The oldies music played throughout the play, as well as the lighting, sets the mood for the ups and downs of the characters. Andersen-Bloomfield says she chose all of the music for the production
"The music needed to be right and I sang every song as I wrote it [the play]," she said. "I played all the parts, reciting lines like Esme [would talk], throwing tantrums and rolling around the floor. My husband thought I was crazy."
The Venus Theatre production marks the premiere of "God Don' Like Ugly." It was originally staged in London as a short, to not-so-kind reviews, Andersen-Bloomfield said.

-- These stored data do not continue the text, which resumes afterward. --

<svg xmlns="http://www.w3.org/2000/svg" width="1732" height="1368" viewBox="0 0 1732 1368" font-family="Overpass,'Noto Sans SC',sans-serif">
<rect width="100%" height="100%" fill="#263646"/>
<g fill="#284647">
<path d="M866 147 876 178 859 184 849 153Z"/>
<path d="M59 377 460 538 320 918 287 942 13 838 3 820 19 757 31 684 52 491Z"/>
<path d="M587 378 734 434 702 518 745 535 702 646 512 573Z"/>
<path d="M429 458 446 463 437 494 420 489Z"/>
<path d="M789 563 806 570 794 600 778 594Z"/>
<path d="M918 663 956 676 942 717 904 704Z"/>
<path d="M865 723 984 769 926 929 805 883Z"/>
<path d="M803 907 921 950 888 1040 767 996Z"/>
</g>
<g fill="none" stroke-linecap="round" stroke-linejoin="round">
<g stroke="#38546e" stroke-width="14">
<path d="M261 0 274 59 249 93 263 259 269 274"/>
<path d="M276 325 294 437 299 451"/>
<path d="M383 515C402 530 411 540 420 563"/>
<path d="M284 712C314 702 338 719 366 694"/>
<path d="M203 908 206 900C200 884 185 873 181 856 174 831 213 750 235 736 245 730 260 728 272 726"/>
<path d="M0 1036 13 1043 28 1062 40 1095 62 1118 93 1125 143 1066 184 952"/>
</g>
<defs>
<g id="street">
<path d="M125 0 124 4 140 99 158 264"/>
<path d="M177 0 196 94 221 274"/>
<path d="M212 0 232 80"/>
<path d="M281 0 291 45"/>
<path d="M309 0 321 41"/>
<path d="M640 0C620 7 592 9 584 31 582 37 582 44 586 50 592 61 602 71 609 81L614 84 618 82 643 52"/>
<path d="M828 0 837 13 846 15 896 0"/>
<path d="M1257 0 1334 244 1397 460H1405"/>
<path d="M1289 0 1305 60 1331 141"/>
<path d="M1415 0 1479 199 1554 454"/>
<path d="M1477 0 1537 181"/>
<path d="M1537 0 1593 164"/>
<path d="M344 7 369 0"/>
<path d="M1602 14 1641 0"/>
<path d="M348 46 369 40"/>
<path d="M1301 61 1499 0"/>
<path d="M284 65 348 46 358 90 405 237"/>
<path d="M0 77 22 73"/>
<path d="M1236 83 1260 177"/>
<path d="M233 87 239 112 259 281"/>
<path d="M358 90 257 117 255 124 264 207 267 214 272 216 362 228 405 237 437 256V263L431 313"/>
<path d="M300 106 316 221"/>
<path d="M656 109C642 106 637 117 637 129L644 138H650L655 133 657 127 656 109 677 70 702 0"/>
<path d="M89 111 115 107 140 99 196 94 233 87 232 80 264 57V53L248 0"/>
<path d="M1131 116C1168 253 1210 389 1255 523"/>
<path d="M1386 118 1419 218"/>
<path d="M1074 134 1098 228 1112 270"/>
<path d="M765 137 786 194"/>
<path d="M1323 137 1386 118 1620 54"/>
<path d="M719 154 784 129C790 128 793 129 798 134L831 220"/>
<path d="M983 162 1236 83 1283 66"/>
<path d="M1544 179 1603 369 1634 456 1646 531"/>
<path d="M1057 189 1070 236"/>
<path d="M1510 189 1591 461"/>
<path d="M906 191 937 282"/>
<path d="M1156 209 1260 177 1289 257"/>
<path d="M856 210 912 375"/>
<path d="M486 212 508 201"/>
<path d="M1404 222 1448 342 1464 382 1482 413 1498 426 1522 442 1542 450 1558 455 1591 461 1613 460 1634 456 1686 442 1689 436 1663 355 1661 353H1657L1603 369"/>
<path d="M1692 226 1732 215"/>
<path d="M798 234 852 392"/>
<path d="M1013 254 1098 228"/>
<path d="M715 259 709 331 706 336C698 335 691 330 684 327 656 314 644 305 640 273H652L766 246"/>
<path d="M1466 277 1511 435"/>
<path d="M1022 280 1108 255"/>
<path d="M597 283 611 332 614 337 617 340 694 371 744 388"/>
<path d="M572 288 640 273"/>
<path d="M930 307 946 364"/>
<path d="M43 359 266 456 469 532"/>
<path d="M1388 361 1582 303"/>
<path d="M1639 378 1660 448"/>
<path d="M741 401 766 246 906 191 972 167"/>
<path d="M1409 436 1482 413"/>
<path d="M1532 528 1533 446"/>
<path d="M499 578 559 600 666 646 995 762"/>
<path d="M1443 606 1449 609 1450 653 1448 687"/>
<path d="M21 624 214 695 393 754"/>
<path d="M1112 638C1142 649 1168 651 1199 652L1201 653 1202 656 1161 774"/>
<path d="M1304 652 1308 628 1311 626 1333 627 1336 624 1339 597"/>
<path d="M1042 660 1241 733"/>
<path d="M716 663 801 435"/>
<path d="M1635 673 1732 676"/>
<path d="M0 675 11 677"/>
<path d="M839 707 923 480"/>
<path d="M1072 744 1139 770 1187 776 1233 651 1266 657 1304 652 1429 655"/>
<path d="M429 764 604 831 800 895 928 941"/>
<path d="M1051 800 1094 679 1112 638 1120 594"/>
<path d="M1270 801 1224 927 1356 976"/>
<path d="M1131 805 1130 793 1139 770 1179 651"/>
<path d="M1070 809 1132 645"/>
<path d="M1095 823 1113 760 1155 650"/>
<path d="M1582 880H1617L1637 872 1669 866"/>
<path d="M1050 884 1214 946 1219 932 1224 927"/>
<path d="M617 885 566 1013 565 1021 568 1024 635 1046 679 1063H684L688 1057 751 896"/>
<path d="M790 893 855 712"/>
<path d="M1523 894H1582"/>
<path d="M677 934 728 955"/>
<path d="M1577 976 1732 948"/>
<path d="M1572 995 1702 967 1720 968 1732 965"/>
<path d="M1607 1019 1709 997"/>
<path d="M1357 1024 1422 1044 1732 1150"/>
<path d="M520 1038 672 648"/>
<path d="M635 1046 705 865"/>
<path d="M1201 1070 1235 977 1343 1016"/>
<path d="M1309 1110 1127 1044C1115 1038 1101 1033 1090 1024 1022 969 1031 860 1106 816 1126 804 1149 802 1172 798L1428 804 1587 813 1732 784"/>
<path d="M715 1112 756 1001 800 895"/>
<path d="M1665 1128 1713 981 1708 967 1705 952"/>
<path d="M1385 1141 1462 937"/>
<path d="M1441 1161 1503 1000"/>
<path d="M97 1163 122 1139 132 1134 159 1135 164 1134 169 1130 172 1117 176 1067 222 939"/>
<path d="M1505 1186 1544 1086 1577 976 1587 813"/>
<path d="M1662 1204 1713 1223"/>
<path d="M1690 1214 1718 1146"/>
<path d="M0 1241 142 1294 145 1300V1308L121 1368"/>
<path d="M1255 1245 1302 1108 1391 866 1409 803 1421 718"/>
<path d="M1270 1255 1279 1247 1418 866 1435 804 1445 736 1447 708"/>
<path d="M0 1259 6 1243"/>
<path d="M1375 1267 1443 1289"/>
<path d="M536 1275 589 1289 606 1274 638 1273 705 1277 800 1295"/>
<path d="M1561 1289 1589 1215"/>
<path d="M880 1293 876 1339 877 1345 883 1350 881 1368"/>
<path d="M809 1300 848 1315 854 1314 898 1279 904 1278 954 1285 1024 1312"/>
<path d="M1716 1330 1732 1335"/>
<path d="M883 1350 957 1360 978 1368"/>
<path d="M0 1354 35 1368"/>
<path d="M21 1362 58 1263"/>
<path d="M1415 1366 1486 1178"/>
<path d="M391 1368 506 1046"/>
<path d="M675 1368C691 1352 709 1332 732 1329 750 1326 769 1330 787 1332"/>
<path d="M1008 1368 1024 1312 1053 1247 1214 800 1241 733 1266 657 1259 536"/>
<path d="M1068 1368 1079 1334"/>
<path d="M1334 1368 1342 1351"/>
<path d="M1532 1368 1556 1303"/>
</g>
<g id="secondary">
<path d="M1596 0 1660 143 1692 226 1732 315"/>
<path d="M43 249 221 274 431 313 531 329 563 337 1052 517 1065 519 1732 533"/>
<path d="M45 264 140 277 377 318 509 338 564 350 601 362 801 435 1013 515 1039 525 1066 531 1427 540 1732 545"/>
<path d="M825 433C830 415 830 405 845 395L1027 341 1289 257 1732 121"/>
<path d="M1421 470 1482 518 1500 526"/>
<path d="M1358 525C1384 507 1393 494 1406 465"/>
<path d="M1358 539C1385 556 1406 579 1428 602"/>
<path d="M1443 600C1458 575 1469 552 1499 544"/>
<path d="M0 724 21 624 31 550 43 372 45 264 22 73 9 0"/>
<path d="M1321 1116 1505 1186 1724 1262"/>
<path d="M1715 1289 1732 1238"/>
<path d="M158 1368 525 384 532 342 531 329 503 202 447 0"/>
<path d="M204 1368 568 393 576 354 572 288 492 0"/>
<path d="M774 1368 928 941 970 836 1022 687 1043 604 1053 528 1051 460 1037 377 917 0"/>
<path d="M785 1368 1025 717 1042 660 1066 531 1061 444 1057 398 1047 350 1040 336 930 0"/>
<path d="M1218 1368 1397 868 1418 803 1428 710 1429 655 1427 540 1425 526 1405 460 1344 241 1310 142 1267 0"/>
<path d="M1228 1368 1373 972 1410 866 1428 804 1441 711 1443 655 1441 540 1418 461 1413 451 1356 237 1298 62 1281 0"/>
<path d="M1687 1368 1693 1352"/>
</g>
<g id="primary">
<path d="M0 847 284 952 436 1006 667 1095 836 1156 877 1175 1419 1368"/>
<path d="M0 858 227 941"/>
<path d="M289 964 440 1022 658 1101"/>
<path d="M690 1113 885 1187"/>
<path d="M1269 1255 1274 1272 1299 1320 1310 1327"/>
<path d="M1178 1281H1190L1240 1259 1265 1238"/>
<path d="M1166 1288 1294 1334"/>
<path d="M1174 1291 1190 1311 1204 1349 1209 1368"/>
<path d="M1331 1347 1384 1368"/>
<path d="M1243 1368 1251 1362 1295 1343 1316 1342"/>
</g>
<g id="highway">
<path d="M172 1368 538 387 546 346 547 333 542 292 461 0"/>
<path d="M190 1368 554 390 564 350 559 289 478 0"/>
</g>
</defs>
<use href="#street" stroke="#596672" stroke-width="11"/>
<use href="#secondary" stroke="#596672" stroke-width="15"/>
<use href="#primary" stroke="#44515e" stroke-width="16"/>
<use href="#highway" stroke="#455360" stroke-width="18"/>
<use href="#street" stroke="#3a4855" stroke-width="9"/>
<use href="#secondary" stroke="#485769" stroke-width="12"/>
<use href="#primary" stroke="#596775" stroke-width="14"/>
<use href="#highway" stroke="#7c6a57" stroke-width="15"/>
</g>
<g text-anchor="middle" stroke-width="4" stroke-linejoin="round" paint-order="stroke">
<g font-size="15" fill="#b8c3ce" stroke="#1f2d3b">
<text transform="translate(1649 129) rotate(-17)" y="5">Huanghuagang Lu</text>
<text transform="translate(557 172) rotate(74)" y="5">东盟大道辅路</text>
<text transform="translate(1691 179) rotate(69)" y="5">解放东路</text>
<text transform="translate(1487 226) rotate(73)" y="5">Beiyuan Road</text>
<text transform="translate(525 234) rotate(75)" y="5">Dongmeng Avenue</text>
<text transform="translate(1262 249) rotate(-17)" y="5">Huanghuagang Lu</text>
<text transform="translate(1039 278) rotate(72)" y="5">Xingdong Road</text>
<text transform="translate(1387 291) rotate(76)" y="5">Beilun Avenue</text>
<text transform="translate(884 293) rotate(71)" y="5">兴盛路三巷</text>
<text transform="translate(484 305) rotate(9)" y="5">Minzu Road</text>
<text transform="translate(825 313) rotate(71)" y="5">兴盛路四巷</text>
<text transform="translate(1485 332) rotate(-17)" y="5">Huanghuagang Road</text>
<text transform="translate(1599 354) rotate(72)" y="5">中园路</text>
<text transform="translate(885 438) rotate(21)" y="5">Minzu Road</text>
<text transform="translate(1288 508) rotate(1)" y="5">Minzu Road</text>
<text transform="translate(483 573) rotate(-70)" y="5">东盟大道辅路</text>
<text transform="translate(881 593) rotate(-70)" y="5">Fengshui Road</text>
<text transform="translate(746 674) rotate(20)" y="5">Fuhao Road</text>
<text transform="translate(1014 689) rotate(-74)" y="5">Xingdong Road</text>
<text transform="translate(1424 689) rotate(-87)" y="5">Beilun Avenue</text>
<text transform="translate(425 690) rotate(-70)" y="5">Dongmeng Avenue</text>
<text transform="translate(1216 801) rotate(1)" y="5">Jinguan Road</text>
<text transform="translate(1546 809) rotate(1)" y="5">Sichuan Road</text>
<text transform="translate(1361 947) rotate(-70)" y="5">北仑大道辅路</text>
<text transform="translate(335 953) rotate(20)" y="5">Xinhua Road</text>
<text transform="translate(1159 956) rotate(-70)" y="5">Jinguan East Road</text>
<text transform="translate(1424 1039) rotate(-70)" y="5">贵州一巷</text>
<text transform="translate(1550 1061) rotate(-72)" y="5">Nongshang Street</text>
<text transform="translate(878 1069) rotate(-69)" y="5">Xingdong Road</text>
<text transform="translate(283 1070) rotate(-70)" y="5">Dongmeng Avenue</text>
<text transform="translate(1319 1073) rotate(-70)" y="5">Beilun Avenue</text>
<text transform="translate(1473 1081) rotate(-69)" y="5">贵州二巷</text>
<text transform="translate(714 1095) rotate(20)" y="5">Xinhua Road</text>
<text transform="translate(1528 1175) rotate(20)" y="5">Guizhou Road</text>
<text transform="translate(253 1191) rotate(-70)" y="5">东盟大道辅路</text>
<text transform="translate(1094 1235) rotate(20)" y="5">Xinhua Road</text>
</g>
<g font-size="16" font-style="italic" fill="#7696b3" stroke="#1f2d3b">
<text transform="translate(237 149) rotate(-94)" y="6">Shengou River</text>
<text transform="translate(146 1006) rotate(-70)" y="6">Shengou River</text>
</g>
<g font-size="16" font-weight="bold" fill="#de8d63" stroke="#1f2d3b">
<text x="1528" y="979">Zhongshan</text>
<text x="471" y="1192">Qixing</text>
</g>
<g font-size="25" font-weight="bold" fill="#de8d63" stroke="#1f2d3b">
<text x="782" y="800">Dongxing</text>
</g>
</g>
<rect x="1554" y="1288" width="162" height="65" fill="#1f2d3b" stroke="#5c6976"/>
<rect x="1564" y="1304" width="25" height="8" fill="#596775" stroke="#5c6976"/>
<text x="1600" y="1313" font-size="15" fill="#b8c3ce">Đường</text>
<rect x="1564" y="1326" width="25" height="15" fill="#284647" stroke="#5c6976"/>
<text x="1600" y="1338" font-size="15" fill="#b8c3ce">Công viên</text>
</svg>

"I was told it was not a Brit play and couldn't work at a longer length. So you know what I did? Over the next two-and-a-half months, I completed it as a full-length script," Andersen-Bloomfield said with a loud laugh.
She praised the setting Randall designed with Amy Belschner-Rhodes. Blum's character Bessie could be found most often sitting at a table on a wood porch with a screen front door. Esme on the other hand was usually performing in the small yard or using her imagination to work on a rusted out, abandoned-looking Volkswagen that once belonged to her twin sister.
Andersen-Bloomfield said she had a large stage in mind when she wrote "God Don' Like Ugly," and was surprised when Venus Theatre founder Deborah Randall, the play's director, selected it for her 30-seat venue.
"But a play can be staged anywhere. I was just glad she wanted to do my play," she said. "I love this intimate space and she's done an amazing job with it here."
Randall said she chose the play because it had a feel of playwright Tennessee Williams to it and because "the characters are largely defined by what is not said and that seemed a challenge to take on."
"God Don' Like Ugly" runs through April 12, Thursdays through Sundays at Venus Theatre on C Street.